In this work, we present Qwen3, the latest version of the Qwen model family.
Qwen3 comprises a series of large language models (LLMs) designed to advance
performance, efficiency, and multilingual capabilities. The Qwen3 series
includes models of both dense and Mixture-of-Expert (MoE) architectures, with
parameter scales ranging from 0.6 to 235 billion. A key innovation in Qwen3 is
the integration of thinking mode (for complex, multi-step reasoning) and
non-thinking mode (for rapid, context-driven responses) into a unified
framework. This eliminates the need to switch between different models–such as
chat-optimized models (e.g., GPT-4o) and dedicated reasoning models (e.g.,
QwQ-32B)–and enables dynamic mode switching based on user queries or chat
templates. Meanwhile, Qwen3 introduces a thinking budget mechanism, allowing
users to allocate computational resources adaptively during inference, thereby
balancing latency and performance based on task complexity.
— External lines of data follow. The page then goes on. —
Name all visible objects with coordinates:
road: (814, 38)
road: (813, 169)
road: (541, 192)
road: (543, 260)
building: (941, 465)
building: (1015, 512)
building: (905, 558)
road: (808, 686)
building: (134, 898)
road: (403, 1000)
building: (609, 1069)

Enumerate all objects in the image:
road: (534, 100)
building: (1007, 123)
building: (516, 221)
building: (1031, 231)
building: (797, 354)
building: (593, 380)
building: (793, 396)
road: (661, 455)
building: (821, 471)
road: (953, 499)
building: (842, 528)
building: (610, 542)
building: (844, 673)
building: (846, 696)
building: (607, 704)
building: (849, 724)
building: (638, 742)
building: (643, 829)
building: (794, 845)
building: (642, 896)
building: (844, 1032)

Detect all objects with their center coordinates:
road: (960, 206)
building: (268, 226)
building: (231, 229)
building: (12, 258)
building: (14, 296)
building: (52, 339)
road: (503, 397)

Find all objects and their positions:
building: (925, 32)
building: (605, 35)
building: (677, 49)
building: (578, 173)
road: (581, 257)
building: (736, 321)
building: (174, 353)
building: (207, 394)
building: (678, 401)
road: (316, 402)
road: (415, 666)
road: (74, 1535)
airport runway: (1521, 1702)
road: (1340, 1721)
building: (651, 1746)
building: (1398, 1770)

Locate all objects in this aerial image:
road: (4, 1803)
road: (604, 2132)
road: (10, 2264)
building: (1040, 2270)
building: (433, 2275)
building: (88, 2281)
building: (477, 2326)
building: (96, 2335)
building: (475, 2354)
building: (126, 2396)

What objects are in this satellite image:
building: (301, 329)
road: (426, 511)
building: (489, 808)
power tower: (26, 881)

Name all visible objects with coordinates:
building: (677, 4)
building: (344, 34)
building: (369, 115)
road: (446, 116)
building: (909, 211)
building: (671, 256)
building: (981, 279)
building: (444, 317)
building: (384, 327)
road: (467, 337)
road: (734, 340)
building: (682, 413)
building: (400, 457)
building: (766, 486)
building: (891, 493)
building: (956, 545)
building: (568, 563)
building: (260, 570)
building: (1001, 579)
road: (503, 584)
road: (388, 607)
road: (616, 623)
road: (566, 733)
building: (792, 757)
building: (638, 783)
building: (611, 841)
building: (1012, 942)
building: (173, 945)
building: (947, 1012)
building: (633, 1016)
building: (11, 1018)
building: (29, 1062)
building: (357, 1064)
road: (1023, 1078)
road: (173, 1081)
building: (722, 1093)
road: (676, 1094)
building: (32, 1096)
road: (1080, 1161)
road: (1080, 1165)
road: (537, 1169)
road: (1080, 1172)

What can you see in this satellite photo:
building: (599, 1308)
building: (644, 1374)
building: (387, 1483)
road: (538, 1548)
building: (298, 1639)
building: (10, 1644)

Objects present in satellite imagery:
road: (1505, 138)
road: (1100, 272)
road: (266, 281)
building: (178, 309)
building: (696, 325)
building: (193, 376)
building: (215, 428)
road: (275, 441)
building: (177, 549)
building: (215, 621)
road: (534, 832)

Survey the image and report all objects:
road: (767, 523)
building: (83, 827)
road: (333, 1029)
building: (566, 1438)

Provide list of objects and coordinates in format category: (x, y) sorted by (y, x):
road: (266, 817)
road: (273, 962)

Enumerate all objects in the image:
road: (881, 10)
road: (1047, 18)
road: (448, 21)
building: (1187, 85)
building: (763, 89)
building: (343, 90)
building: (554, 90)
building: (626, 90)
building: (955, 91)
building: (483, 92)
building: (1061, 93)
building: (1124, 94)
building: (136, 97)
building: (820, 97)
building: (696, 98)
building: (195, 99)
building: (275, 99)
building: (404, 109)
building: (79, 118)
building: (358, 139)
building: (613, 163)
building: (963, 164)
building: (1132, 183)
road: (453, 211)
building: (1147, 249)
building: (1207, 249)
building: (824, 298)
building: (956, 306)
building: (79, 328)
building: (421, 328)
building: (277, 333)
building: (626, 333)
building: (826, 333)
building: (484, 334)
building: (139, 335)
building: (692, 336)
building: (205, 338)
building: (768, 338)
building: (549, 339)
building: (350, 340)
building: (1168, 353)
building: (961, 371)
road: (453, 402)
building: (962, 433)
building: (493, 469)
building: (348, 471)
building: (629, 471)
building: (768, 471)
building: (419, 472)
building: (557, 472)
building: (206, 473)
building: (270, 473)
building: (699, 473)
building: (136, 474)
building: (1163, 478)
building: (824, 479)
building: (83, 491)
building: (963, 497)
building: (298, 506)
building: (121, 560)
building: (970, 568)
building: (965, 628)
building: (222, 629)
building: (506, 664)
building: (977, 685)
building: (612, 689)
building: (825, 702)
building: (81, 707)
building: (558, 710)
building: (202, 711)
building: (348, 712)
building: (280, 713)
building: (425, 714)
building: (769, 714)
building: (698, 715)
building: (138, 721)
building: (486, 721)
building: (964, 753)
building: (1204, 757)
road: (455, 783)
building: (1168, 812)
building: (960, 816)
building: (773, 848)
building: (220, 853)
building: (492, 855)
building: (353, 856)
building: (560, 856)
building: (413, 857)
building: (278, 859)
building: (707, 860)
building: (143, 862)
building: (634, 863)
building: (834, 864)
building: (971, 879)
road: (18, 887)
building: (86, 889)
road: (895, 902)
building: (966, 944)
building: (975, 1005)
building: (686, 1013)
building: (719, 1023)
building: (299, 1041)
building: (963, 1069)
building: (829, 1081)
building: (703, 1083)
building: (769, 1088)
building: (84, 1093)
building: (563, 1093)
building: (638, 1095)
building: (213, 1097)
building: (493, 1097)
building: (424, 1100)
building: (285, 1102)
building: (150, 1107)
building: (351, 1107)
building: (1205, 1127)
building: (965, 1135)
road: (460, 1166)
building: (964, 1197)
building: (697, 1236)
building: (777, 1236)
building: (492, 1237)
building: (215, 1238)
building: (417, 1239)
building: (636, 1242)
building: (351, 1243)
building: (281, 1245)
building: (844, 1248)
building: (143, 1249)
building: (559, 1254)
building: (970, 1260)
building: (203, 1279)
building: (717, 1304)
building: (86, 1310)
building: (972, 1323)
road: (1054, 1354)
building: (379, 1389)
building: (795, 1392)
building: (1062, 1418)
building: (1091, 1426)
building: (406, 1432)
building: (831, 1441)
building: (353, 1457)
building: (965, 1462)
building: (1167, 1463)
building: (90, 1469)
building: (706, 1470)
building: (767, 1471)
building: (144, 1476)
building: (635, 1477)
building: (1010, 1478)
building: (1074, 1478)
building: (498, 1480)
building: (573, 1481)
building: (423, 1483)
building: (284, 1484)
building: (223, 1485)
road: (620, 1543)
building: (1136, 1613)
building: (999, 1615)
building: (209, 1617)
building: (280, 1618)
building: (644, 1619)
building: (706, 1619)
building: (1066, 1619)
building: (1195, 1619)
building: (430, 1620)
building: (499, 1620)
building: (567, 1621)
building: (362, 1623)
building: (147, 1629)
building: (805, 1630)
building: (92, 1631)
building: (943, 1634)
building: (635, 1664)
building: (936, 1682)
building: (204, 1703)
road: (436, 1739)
Moreover, by
leveraging the knowledge from the flagship models, we significantly reduce the
computational resources required to build smaller-scale models, while ensuring
their highly competitive performance. Empirical evaluations demonstrate that
Qwen3 achieves state-of-the-art results across diverse benchmarks, including
tasks in code generation, mathematical reasoning, agent tasks, etc.,
competitive against larger MoE models and proprietary models. Compared to its
predecessor Qwen2.5, Qwen3 expands multilingual support from 29 to 119
languages and dialects, enhancing global accessibility through improved
cross-lingual understanding and generation capabilities. To facilitate
reproducibility and community-driven research and development, all Qwen3 models
are publicly accessible under Apache 2.0.